Professor, Sociology and Dorothy L. Meier Social Equities Chair
Division of Social Sciences
Areas of Expertise:Immigration/Immigrant Rights
Her publications include, Fragmented Ties: Salvadoran Immigrant Networks in America (California, 2000) (winner of the William J. Goode Outstanding book award from the Family Section of the American Sociological Association, Honorable Mention from the International Migration Section, a Choice Outstanding Title, and among the 12 most influential books on the family since 2000, Contemporary Sociology), Enduring Violence: Ladina Women’s Lives in Guatemala (California, 2011) (winner of the Mirra Komarovsky Book Award, the Hubert Herring Best Book Award, Pacific Coast Council on Latin American Studies, and the Distinguished Scholarship Award, Pacific Sociological Association), and Immigrant Families (Polity, 2016).
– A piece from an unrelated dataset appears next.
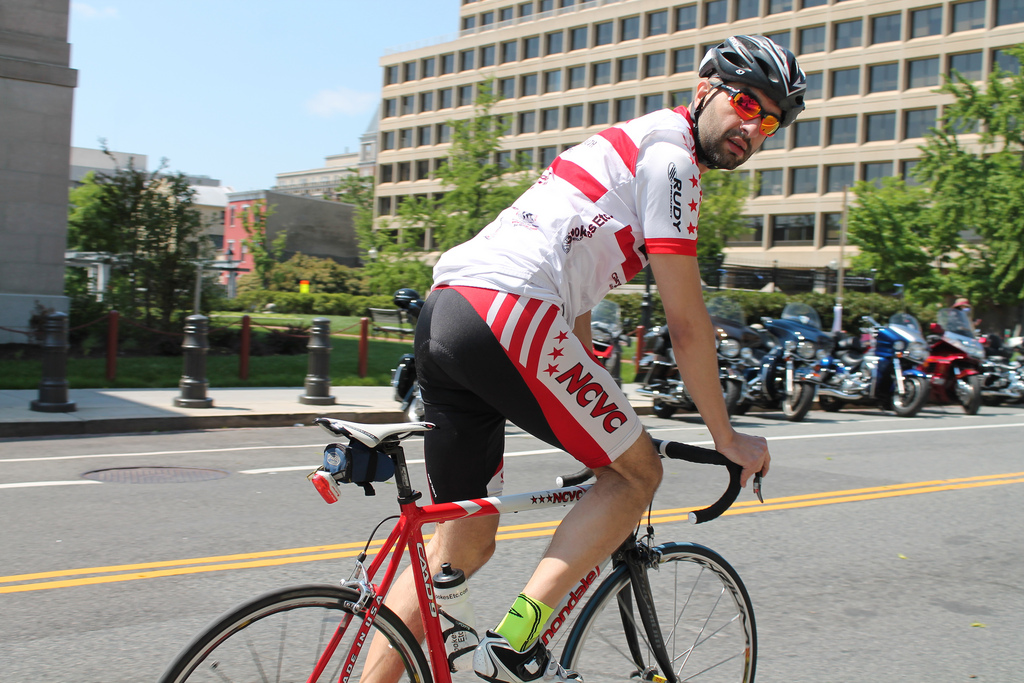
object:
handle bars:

She is co-editor of Constructing Immigrant “Illegality”: Critiques, Experiences, and Responses (Cambridge, 2014), Latinos/as in the United States: Changing the Face of América (Springer 2008), and When States Kill: Latin America, the US, and Technologies of Terror (Texas, 2005). She is the recipient of a John S. Guggenheim Fellowship to write a book based on longitudinal fieldwork she undertook on immigration and legality in Arizona.